Python interpreter support
Having good interpreter support is essential for any IDE. If your IDE doesn’t know about certain language constructs or can’t connect to the interpreter of your choice, development turns hard. Both Komodo and PyCharm support the latest Python 3.5 and the new language constructs (such as the awesome asyncio).
I have found that Komodo handles the basic options such as local Python 2 and Python 3 interpreters very good. You won’t have any problems switching between interpreters while working on different projects or even in the same project.
Setting up a remote interpreter in Komodo is (compared to PyCharm) quite the hurdle to pass. You are required to manually install a number of tools on the remote host to setup and start a remote debugging session. My attempts to get a remote interpreter / debugging session working using Komodo weren’t successful and I was too time constrained to search for a working solution.
PyCharm has extensive support for both local and remote interpreters. You can setup any number of interpreters and use them in your projects. PyCharm supports remote interpreters over SSH, in Vagrant virtualmachines and in Docker images. You can also create local virtualenvironments straight from the PyCharm IDE.
Running a Python application from the PyCharm IDE requires you to create a run configuration. Using these configurations you can specify what script to run, what interpreter to use and various other options.
The PyCharm run configurations also tie in closely with the framework support that PyCharm offers. Creating a run configuration for any of the supported web frameworks allows you set host and port options for example. Creating a Grunt run configuration allows you to enter the required Gruntfile and select the appropriate tasks, and so on.
Setting up a remote interpreter is very easy using PyCharm. You can add a remote interpreter via an SSH connection, a Vagrant VM or a Docker box. Setup your credentials or the path to the virtual machine and PyCharm will connect to the remote interpreter. Available packages will be indexed and you can easily install new packages via pip straight from the PyCharm UI.
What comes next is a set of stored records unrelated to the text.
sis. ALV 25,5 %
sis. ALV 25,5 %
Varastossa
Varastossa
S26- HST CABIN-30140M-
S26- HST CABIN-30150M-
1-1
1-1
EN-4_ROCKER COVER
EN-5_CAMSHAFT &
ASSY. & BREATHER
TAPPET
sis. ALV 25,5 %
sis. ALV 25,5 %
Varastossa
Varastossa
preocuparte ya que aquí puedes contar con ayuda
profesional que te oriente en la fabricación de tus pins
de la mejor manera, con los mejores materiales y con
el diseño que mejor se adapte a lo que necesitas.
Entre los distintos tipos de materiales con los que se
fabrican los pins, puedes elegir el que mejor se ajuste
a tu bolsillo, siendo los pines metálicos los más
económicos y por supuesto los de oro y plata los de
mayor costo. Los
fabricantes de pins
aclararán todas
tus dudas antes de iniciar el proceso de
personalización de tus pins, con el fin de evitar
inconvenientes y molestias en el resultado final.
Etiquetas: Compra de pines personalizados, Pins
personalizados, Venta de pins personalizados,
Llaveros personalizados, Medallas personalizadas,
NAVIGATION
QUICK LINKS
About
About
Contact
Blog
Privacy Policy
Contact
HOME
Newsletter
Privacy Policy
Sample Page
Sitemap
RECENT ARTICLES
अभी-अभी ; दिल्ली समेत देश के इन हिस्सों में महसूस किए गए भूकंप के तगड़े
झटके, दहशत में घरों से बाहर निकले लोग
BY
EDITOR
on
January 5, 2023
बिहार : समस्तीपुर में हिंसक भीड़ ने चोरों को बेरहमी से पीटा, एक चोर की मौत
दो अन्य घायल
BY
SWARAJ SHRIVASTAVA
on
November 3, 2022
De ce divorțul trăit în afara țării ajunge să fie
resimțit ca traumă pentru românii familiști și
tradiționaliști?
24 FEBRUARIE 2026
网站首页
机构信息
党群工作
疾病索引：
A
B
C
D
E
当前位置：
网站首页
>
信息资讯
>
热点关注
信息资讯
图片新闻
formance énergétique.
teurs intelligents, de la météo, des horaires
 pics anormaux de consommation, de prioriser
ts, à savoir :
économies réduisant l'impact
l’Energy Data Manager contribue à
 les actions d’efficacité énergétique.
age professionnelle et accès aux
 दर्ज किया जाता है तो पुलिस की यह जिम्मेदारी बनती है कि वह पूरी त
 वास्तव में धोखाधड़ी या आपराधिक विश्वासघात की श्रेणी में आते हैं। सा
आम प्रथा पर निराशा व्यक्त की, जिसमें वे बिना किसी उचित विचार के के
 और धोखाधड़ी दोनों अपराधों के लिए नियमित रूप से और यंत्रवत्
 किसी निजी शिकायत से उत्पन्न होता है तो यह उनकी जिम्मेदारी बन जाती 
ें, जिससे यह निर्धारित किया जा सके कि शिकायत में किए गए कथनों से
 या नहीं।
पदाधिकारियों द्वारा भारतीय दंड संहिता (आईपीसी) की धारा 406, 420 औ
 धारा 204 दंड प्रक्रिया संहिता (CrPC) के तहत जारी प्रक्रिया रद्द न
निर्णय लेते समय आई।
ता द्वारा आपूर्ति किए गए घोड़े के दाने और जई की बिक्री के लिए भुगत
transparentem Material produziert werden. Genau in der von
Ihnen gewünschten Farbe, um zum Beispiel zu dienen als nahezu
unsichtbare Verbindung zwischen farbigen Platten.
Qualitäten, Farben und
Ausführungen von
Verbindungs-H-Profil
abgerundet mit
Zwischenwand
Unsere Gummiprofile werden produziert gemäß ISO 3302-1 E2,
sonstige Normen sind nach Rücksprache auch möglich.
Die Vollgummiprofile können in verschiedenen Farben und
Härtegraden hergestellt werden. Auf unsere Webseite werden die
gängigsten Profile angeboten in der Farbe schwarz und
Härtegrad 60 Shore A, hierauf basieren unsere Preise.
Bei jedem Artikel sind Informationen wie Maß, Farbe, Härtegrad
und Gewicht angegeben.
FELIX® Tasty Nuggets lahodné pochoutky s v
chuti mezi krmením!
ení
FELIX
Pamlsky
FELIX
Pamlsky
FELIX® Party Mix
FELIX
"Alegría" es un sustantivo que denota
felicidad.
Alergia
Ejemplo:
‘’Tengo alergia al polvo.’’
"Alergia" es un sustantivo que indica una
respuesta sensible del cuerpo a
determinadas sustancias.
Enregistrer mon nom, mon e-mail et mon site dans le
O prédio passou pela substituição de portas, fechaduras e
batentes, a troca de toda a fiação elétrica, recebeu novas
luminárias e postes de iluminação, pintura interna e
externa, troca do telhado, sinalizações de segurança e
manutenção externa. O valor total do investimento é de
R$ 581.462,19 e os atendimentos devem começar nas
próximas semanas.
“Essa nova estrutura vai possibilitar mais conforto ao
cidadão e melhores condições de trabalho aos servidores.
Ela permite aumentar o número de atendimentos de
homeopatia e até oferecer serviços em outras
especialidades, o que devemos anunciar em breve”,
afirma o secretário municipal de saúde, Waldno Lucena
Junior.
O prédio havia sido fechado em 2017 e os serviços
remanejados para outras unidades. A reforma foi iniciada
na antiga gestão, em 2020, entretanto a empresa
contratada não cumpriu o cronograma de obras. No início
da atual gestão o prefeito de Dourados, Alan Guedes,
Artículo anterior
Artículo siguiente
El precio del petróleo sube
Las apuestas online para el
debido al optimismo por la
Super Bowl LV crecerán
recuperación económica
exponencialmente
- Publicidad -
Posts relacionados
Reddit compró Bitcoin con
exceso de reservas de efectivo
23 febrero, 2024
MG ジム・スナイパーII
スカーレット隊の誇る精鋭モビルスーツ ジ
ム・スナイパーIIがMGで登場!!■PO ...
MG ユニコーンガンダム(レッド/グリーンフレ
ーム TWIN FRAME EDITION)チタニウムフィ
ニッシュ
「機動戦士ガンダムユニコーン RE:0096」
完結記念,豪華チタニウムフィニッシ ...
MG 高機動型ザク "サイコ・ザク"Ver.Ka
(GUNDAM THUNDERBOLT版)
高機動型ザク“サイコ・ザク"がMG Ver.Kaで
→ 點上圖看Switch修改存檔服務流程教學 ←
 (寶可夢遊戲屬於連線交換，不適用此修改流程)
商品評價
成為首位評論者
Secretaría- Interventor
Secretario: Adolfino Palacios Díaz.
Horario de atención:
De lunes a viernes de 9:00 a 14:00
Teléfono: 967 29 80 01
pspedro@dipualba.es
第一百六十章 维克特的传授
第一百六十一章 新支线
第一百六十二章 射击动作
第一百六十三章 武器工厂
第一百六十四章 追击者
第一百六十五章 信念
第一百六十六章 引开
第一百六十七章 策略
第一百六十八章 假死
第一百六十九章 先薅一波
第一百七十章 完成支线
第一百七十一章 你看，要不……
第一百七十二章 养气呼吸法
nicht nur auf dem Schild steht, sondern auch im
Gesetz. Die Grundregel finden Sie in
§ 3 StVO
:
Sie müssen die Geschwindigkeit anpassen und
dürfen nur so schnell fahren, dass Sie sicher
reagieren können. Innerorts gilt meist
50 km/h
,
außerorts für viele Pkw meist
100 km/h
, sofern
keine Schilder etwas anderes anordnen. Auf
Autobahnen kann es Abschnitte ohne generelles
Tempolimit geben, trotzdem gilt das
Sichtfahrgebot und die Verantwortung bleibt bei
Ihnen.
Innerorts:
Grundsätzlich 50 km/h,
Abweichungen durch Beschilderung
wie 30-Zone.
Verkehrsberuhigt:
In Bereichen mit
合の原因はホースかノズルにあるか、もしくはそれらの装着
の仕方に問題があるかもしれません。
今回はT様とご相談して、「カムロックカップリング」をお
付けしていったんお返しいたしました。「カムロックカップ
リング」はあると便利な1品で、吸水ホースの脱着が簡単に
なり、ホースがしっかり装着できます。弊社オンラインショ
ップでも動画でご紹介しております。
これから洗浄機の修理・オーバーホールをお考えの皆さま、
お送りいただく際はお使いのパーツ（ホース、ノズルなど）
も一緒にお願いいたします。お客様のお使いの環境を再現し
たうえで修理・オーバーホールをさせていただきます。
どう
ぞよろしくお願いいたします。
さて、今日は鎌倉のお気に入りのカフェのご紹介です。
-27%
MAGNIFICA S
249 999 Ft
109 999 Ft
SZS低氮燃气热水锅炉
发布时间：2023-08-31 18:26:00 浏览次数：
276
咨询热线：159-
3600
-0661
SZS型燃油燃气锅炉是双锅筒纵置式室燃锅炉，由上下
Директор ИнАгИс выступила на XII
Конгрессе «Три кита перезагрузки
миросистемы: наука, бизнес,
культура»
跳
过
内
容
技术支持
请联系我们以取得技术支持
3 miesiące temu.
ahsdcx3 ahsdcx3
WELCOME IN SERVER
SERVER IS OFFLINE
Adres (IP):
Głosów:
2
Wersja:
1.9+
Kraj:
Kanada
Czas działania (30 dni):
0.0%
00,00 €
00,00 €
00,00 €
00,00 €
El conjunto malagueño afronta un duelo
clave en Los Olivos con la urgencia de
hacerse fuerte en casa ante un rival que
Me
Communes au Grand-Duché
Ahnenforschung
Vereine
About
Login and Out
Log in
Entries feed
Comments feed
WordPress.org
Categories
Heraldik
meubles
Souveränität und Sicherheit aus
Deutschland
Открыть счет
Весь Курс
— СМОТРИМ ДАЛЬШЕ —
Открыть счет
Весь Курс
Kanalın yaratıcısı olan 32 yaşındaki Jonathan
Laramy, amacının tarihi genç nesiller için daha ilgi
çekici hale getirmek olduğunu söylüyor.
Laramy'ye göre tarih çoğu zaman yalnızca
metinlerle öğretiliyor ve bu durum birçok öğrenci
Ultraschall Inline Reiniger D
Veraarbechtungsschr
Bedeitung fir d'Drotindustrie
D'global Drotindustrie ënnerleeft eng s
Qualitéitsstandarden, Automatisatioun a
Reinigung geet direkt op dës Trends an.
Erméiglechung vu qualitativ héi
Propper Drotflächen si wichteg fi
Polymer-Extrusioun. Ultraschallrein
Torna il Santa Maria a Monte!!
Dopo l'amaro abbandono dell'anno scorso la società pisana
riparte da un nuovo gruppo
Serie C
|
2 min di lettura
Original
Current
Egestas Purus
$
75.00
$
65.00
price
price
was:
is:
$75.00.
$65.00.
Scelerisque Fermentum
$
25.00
Starting a remote debugging session was a matter of simply creating a new run configuration that pointed to the correct remote interpreter. PyCharm handled the debugging just like debugging a local application.
In a basic workflow both IDE’s are sufficiently capable of handling multiple interpreters, both local and remote. PyCharm has a more polished and extensive feature set than Komodo, a plus for both beginners (easy to setup) and experts (more powerful).